It is incomprehensible that either of our Senators could have the slightest doubt about continuing the current subsidy practices. If subsidies for American Cotton are in this bill, the President will have to veto it. This may be the first time that he is more correct than Congress. Allowing cotton subsidies to continue will open up major international trade problems and the costs could be $Billions. But I have written about this recently.
The Chronicle's quote from Dennis Cardoza (D-CA 18)is typical of the political BS the Democrats use to try and hold on to farm country seats.
"The traditional support that Republicans and this president receive from farm country is evaporating rapidly," said Cardoza, who secured new money to research and market fruits and vegetables. "They're more concerned about foreign corporations dodging American taxes than they were for real hardworking, salt-of-the earth people plowing the fields in the Midwest."I am not sure what he means. When a majority of cotton subsidies go to less than 10% of all cotton farmers, something is amiss. The current system is set up for big business agriculture and gentleman farmers with a penthouse in the city. It dodes not go to those "real hardworking, salt-of-the earth people plowing the fields in the Midwest."

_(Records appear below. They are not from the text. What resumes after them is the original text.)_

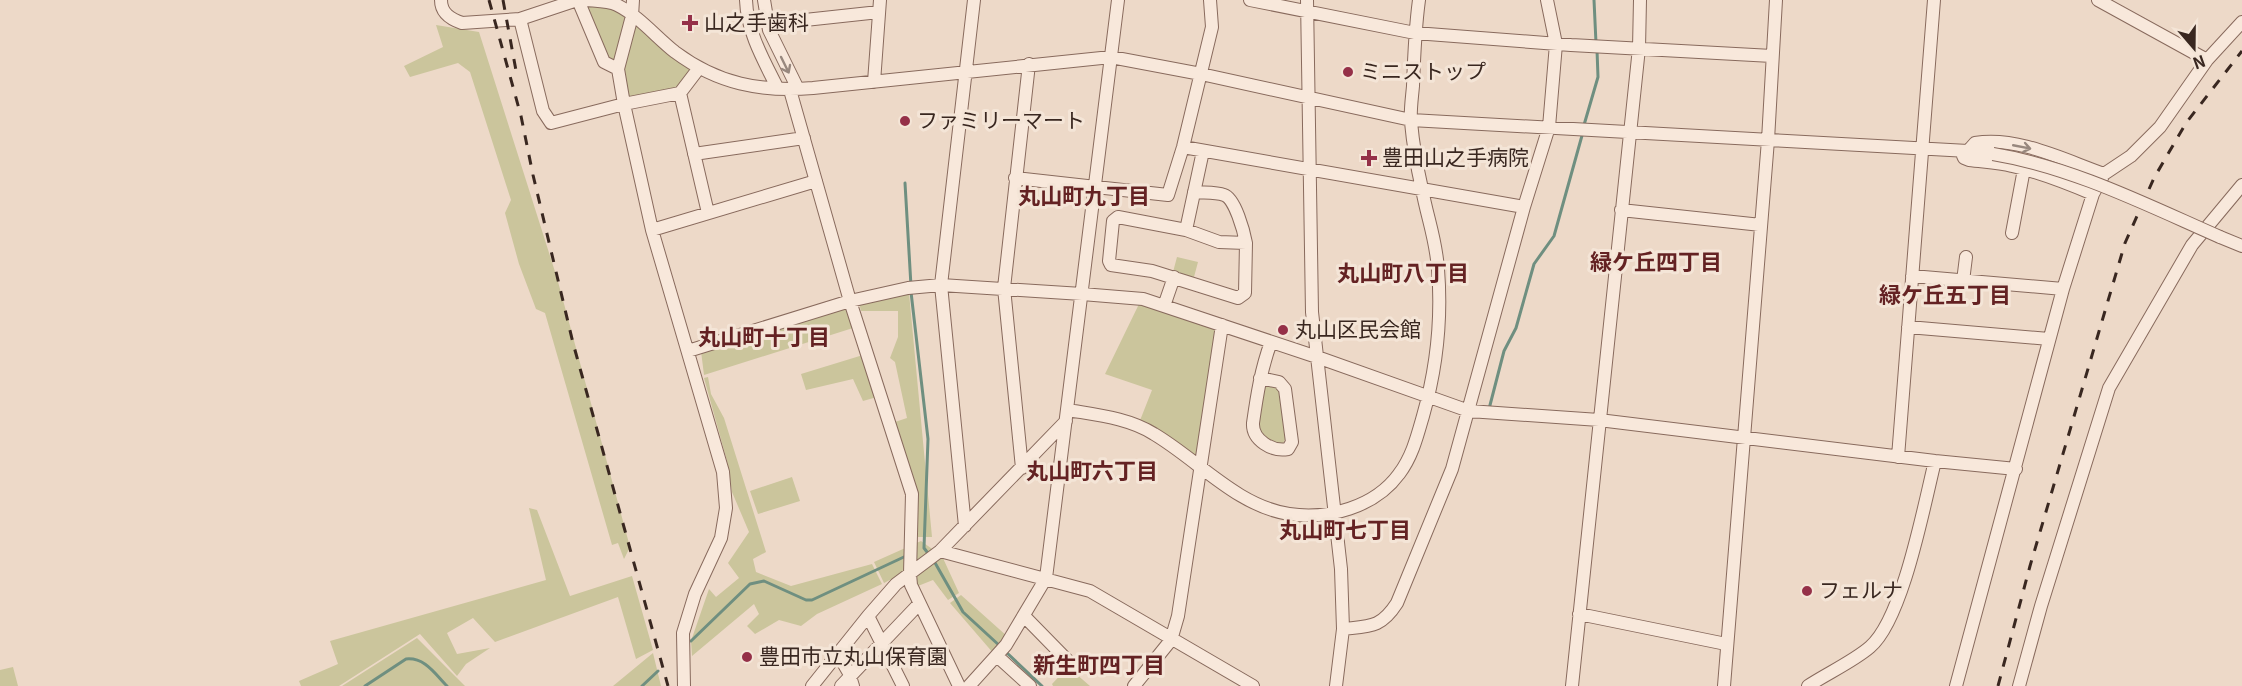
<svg xmlns="http://www.w3.org/2000/svg" width="2242" height="686" font-family="Georgia,'Noto Sans JP',serif">
<style>
.green{fill:#cbc59c}
.lines{fill:none;stroke-linecap:round;stroke-linejoin:round}
.stream{stroke:#6f8f80;stroke-width:3}
.minor-casing{stroke:#886a5d;stroke-width:14}
.minor{stroke:#f8e8db;stroke-width:12}
.rail{stroke:#392720;stroke-width:3;stroke-dasharray:10 10;stroke-linecap:butt}
.minor-bridge-casing{stroke:#886a5d;stroke-width:14;stroke-linecap:butt}
.minor-bridge{stroke:#f8e8db;stroke-width:12}
.oneway{stroke:#98887e}
.poi-dot{fill:#953048;stroke:#f4e5d7;stroke-width:2}
.labels{text-anchor:middle;stroke-width:6;stroke-linejoin:round;paint-order:stroke}
.poi-label{font-size:21px;fill:#392720;stroke:#f4e5d7;text-anchor:start}
.neighbourhood-label{font-size:22px;font-weight:bold;fill:#642223;stroke:#f4e5d7}
</style>
<rect width="100%" height="100%" fill="#edd9c8"/>
<path class="green" d="M584 4 613 8 693 68 677 88 626 100Z
M436 25 479 32 557 278 630 547 624 559 618 543 612 545 545 313 536 309 519 264 505 213 511 200 470 72 458 63 410 77 404 66 443 47Z
M1177 257 1198 262 1194 277 1173 272Z
M909 293 932 537H918C916 496 909 460 895 422L907 418 895 362 890 358 898 337V311H861L859 303Z
M1139 304 1214 327 1217 333 1199 453 1194 455 1139 423 1152 390 1105 374Z
M846 308 853 328 704 375 701 351Z
M863 355 877 397 863 401 853 379 806 390 801 374Z
M708 377 711 394 724 418 766 552 753 559 756 572 791 586 872 564 882 584 817 614 801 626 779 620 755 634 747 626 759 614 754 604 692 656 691 641 709 589 716 597 739 578 728 563 749 532 732 492 727 461 704 378Z
M1266 385 1279 387 1286 438 1282 445 1263 437 1258 431 1264 387Z
M792 477 800 501 758 514 750 491Z
M529 508 537 510 570 596 632 576 653 650 636 659 618 597 495 642 473 618 447 633 457 654 490 648 466 664 457 676 420 634 339 686H301L299 681 338 664 330 641 546 580Z
M921 541 942 556 959 593 948 600 933 580 918 586 905 572 884 583 874 562Z
M961 595 1008 637 994 654 950 603Z
M417 638 465 686H342Z
M653 653 661 686H613Z
M13 667 18 686H0V670Z
M1068 667 1090 686H1053L1052 684Z"/>
<g class="lines">
<path class="stream" d="M1594 0 1596 43
M1584 125 1598 77 1597 50
M905 183 911 286
M911 292 928 439 924 548 930 556
M1489 409 1504 351 1516 328 1534 264 1554 236 1583 132
M934 561 963 612 1001 647
M691 641 750 584 764 581 806 600H812L906 556
M1006 652 1042 686
M365 686 406 659C425 657 435 674 447 686
M642 686 658 671"/>
<g class="minor-casing">
<path id="minor" d="M441 0C441 13 450 19 462 23L520 19 577 0
M578 0 604 62 618 69
M586 0C595 1 609 1 617 5 639 16 656 37 675 52 718 84 760 92 813 88L1111 57 1201 74 1411 120 1968 151 1993 154
M633 0 632 16 618 69 624 104 652 230 723 472 726 508 721 538 695 594 683 633 684 686
M746 0C747 32 764 61 778 89
M764 0 769 30 798 89
M1250 0 1415 33 1571 45 1772 56
M1307 0 1312 312 1341 569 1343 629 1336 686
M2098 0 2207 60
M520 19 543 111 551 123 624 104 680 93 699 68
M768 24 879 12
M874 82 880 0
M790 90 850 301 912 494 910 574 911 585 959 686
M680 93 708 213
M1183 147 1524 207
M1961 151 1964 158 1969 160C1984 162 1998 162 2012 166 2040 172 2067 183 2093 194
M1968 151 1975 143C2018 136 2064 160 2104 174
M694 154 804 138
M1015 178 1168 195 1183 147 1212 27 1210 0
M1194 192C1203 193 1216 192 1224 195 1235 198 1244 232 1246 243
M1621 210 1761 225
M652 230 816 181
M1186 230 1219 242 1246 243 1245 293 1238 298 1152 271 1111 265 1109 261 1113 221 1118 217 1186 230 1203 151
M2012 233 2024 169
M2220 237 2242 246
M1912 276 2063 289
M1963 281 1966 257
M1164 306 1174 277
M1908 327 2049 339
M688 351 850 301 908 288 941 285 1082 294 1143 299 1317 357 1469 411 1599 420 1935 461 2016 469
M1260 378 1279 382 1285 389 1292 442 1288 449C1272 452 1252 440 1253 423 1257 395 1261 369 1271 342
M1068 410C1097 415 1129 418 1154 434 1198 460 1237 506 1289 514 1328 520 1375 507 1399 474 1412 457 1417 437 1423 416 1437 367 1442 319 1438 269 1436 239 1427 217 1422 189 1417 167 1413 144 1411 122 1410 110 1412 98 1413 86 1414 57 1415 29 1419 0
M1898 457 1934 0
M1022 468 1004 288 1029 64
M965 526 941 285 974 0
M940 551 1090 591 1253 686
M1579 614 1726 644
M868 616 903 686
M1024 616 1071 664
M1343 629C1370 626 1381 628 1397 603L1452 469 1524 207 1549 127 1556 44 1547 0
M838 654 849 673 853 686
M997 656 1030 686
M812 686 868 616 896 584 940 551 1066 421
M841 686 919 604
M969 686 1006 645 1046 578 1118 0
M1134 686 1171 640 1178 616 1222 325
M1572 686 1639 48 1640 0
M1724 686 1768 140 1776 0
M1808 686C1826 674 1854 661 1870 647 1903 619 1924 505 1935 461
M1956 686 2063 289 2093 194 2104 174 2131 156 2160 127 2207 60 2242 22
M2019 686 2041 606 2109 388 2192 245 2242 185"/>
</g>
<use href="#minor" class="minor"/>
<path class="rail" d="M489 0 521 116 533 175 573 343 668 686
M503 0 517 76
M1998 686 2030 566 2125 243 2154 178 2186 123 2242 51"/>
<g class="minor-bridge-casing">
<path id="minor-bridge" d="M1993 154C2072 167 2147 205 2220 237"/>
</g>
<use href="#minor-bridge" class="minor-bridge"/>
</g>
<defs><path id="oneway-shaft" d="M-6 0H5M1.5-3L5.5 0L1.5 3" fill="none" stroke-width="1.6" stroke-linecap="round" stroke-linejoin="round" transform="scale(1.5)"/></defs>
<g class="oneway">
<use href="#oneway-shaft" transform="translate(785 65) rotate(64)"/>
<use href="#oneway-shaft" transform="translate(2022 147) rotate(11)"/>
</g>
<g class="poi-dot">
<path d="M687 14h6v6h6v6h-6v6h-6v-6h-6v-6h6z"/>
<circle cx="1348" cy="72" r="6"/>
<circle cx="905" cy="121" r="6"/>
<path d="M1366 149h6v6h6v6h-6v6h-6v-6h-6v-6h6z"/>
<circle cx="1283" cy="330" r="6"/>
<circle cx="1807" cy="591" r="6"/>
<circle cx="747" cy="657" r="6"/>
</g>
<g class="labels">
<g class="poi-label">
<text x="704" y="30">山之手歯科</text>
<text x="1360" y="79">ミニストップ</text>
<text x="917" y="128">ファミリーマート</text>
<text x="1382" y="165">豊田山之手病院</text>
<text x="1295" y="337">丸山区民会館</text>
<text x="1819" y="598">フェルナ</text>
<text x="759" y="664">豊田市立丸山保育園</text>
</g>
<g class="neighbourhood-label">
<text x="1084" y="204">丸山町九丁目</text>
<text x="1656" y="270">緑ケ丘四丁目</text>
<text x="1403" y="281">丸山町八丁目</text>
<text x="1945" y="303">緑ケ丘五丁目</text>
<text x="764" y="345">丸山町十丁目</text>
<text x="1092" y="479">丸山町六丁目</text>
<text x="1345" y="538">丸山町七丁目</text>
<text x="1099" y="673">新生町四丁目</text>
</g>
</g>
<g transform="translate(2194 48) rotate(160)" stroke="#f4e5d7" stroke-width="4.5" paint-order="stroke">
<path d="M0-4.5L10 22L0 15L-10 22Z" fill="#392720"/>
<text y="-9" font-size="16" font-weight="bold" text-anchor="middle" fill="#392720">N</text>
</g>
</svg>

The minimum acceptable change in the subsidy structure is for the Senate to accept the Dorgan-Grassley limits on subsidy payment.
There is a natural affinity between the ecological and grassroots democracy goals of the Green Party and the needs of small farmers and rural communities. In California, Green Party efforts backed Restore the Delta as this non-profit brought fishing, farming and environmental interests together to try and preserve this hub of California's water supply.
Maybe this congress will muddle through with a barely acceptable bill, one with Dorgan-Grassley. But it will still favor everything that is big: farms, agri-business, transportation costs, energy use. Fundamental change will happen when the farmers and Greens align their efforts for a food policy that prioritizes a sustainable economy that benefits the health of our citizens, our land, and our farmers.
Lockhead does us a favor at the end of her Chronicle Story. She allows Wisconsin Representative Ron Kind to get in a few last words.
What subsidy supporters cannot explain, Kind argued, "is why we have a farm bill where 70 percent of the people in production agriculture get nothing ... including the specialty crop producers. And they're not going bankrupt. They're not being driven out of business. So the question is, why do these five main grain crops deserve so much of the subsidies and so much of the money, when it's concentrated in so few hands? That's the great story in all this."Kind had an amendment to this bill and it was killed by Pelosi playing power calculus with farm country votes. The only Californian to side with Kind was Oakland's Barbara Lee. She got it right, again.